Мастерская – место рождения произведения, потому что в ней работал мастер. Эта связь – вовсе не фигура речи, не метафизика. Уже средневековые художники нередко изображали себя за работой на страницах иллюминированных рукописей и на стенах церквей. Крупные живописцы Нового времени писали свою мастерскую, создавая зачастую настоящие аллегории живописи. Таковы «Менины» Веласкеса (1656), «Художник в своей мастерской» раннего Рембрандта (1629), «Мастерская художника» (известная под разными названиями) Яна Вермеера (1665–1673) и «Мастерская художника» Гюстава Курбе (1855). Значение этих полотен не только в том, что они представляют собой результаты размышления крупнейших мастеров над тем, что и зачем они делают, – зачастую это манифесты целых эпох, школ, направлений. Но еще они подсказывают нам дистанцию между зрителем и мастером, между миром обыденным и миром художественным.

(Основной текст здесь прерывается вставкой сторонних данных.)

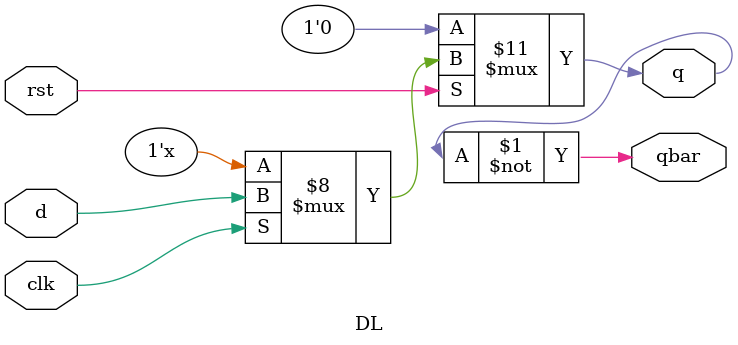
<source format=v>
module DL(
          input d,clk,rst,
          output reg q,
          output qbar
          );

assign qbar=~q;

//behaviroul model
always @(d,rst,clk)
begin
if(rst==0)
    q<=0;
    else if(clk==1)
        begin
        if(!d)
            q<=d;
        else
            q<=d;
        end
 end
 endmodule


</source>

Некоторые художники Новейшего времени, помышляя о собственном наследии, сами превращали свои дома в музеи (Генри Мур, Сальвадор Дали, Жоан Миро, Дональд Джадд). Иногда за это брались ближайшие наследники, лично знавшие мастеров и создававшие в какой-то степени мемориалы, посмертные «портреты» (Огюст Роден, Гюстав Моро). В таком музее важно понимать, какую именно роль в его планировании сыграл тот, кому он посвящен, как именно его пространство отражает творчество мастера. «Театр-музей» Сальвадора Дали в каталонском городе Фигерас – в полной мере воплощение сюрреалистического мира своего владельца. Он сам его создал и назвал театром, потому что всю жизнь чувствовал себя на сцене, под восхищенными или возмущенными взглядами современников. В богатейшем музее Пикассо в Париже – отличная коллекция работ мастера, но не его личный мир, а именно музейная реконструкция. В доме-музее Рембрандта в Амстердаме почти нет его произведений, но присутствие мастера ощущается благодаря ауре места. В музее Ван Гога в том же городе – выдающаяся коллекция его картин и рисунков, здесь под стеклом выставлена его палитра с засохшей краской, словно помнящая тепло руки (илл. 5). Но искать художника, скорее, стоит в Париже или в Арле: это подсказывают его биография, письма, сюжеты картин.